Driving Automation Systems (DAS) are subject to complex road environments and
vehicle behaviors and increasingly rely on sophisticated sensors and Artificial
Intelligence (AI). These properties give rise to unique safety faults stemming
from specification insufficiencies and technological performance limitations,
where sensors and AI introduce errors that vary in magnitude and temporal
patterns, posing potential safety risks. The Safety of the Intended
Functionality (SOTIF) standard emerges as a promising framework for addressing
these concerns, focusing on scenario-based analysis to identify hazardous
behaviors and their causes. Although the current standard provides a basic
cause-and-effect model and high-level process guidance, it lacks concepts
required to identify and evaluate hazardous errors, especially within the
context of AI.
This paper introduces two key contributions to bridge this gap.

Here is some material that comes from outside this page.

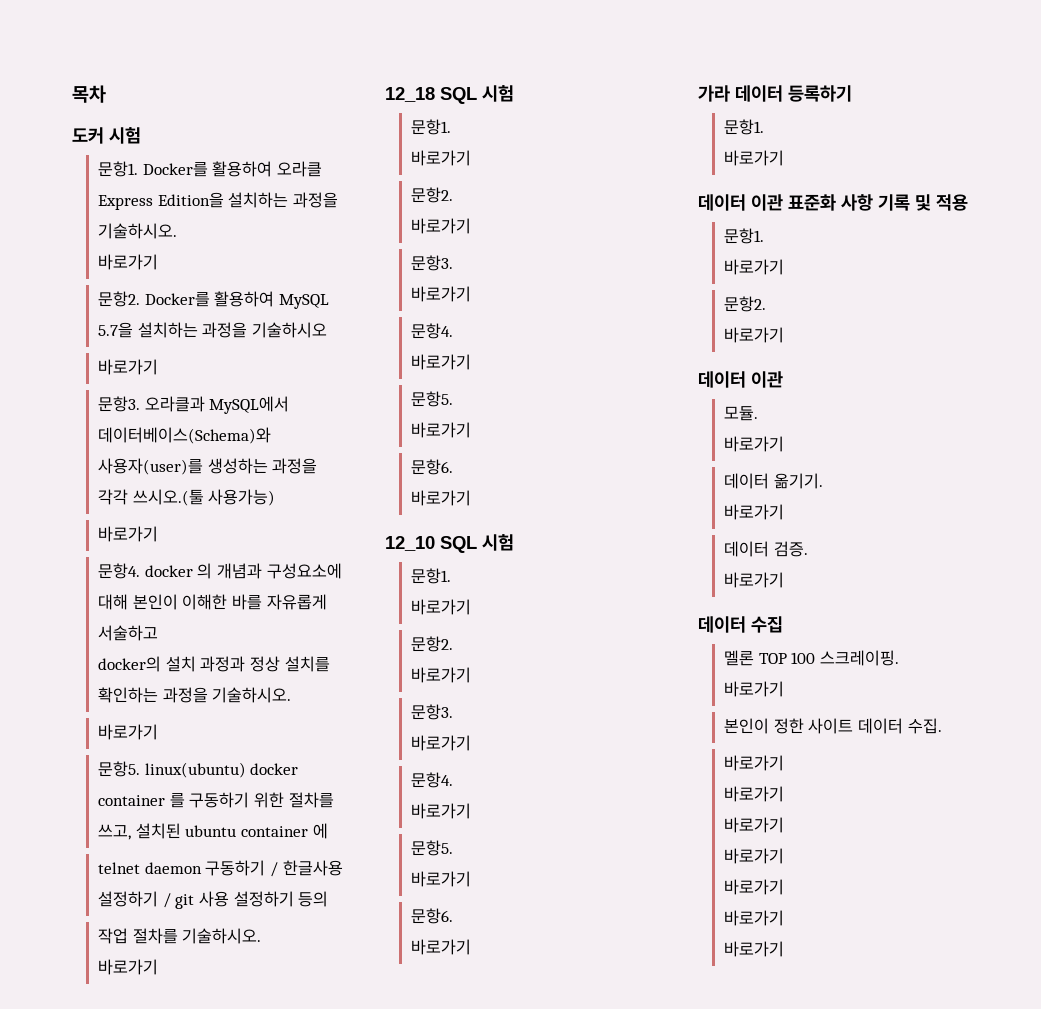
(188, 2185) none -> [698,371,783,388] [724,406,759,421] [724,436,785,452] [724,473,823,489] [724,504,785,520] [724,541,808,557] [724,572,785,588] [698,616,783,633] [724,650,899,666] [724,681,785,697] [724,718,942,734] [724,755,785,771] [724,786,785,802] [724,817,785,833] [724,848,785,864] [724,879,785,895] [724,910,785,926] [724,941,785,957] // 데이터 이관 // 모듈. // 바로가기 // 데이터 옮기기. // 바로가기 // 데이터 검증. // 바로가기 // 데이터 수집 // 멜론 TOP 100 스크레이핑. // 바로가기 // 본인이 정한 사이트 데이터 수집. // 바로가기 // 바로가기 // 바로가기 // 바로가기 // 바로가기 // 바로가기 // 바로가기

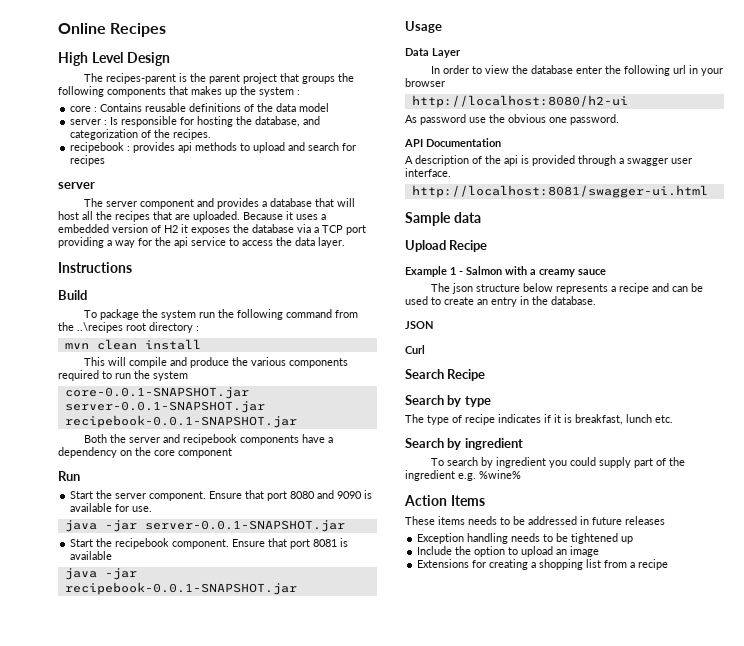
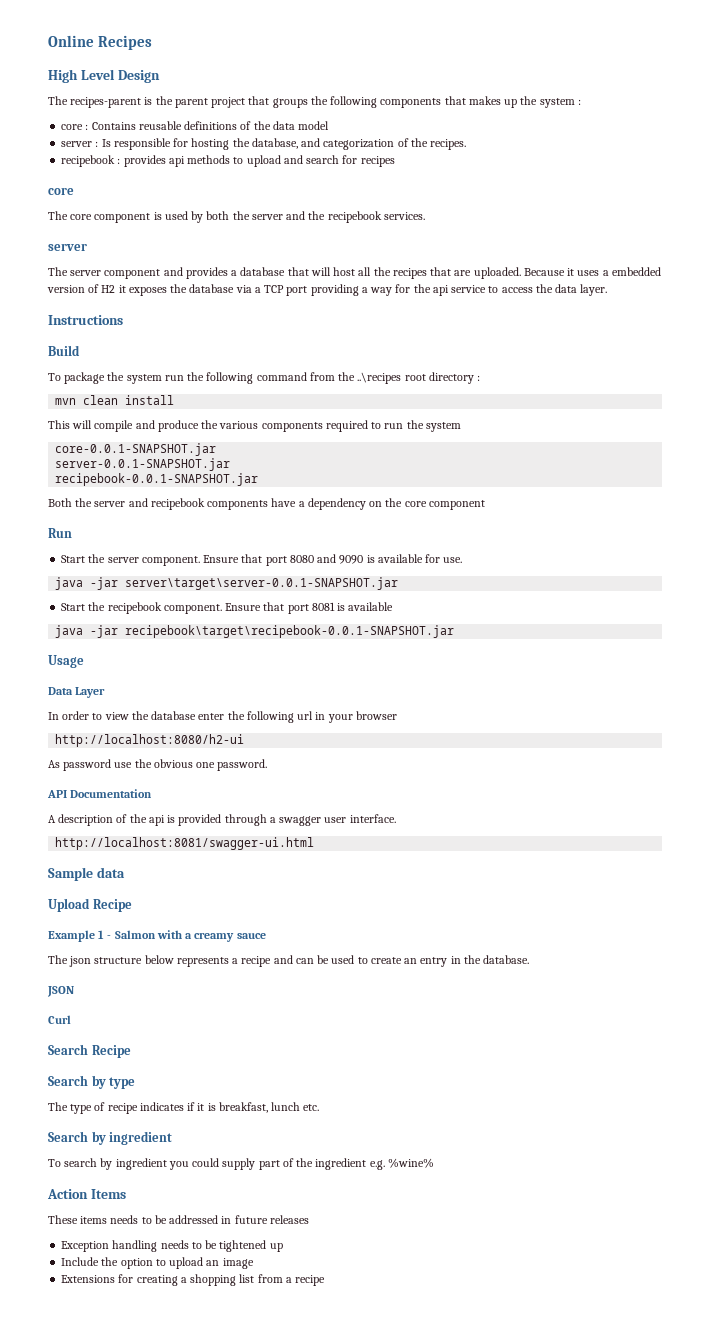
(106, 160) none -> [48,188,74,195] [48,211,425,223] // core // The core component is used by both the server and the recipebook services.
[144,520,345,532] server-0.0.1-SNAPSHOT.jar -> [125,577,399,590] server\target\server-0.0.1-SNAPSHOT.jar
[64,582,297,595] recipebook-0.0.1-SNAPSHOT.jar -> [125,625,455,638] recipebook\target\recipebook-0.0.1-SNAPSHOT.jar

First, it defines
the SOTIF Temporal Error and Failure Model (STEAM) as a refinement of the SOTIF
cause-and-effect model, offering a comprehensive system-design perspective.
STEAM refines error definitions, introduces error sequences, and classifies them
as error sequence patterns, providing particular relevance to systems employing
advanced sensors and AI. Second, this paper proposes the Model-based SOTIF
Analysis of Failures and Errors (MoSAFE) method, which allows instantiating
STEAM based on system-design models by deriving hazardous error sequence
patterns at module level from hazardous behaviors at vehicle level via weakest
precondition reasoning. Finally, the paper presents a case study centered on an
automated speed-control feature, illustrating the practical applicability of the
refined model and the MoSAFE method in addressing complex safety challenges in
DAS.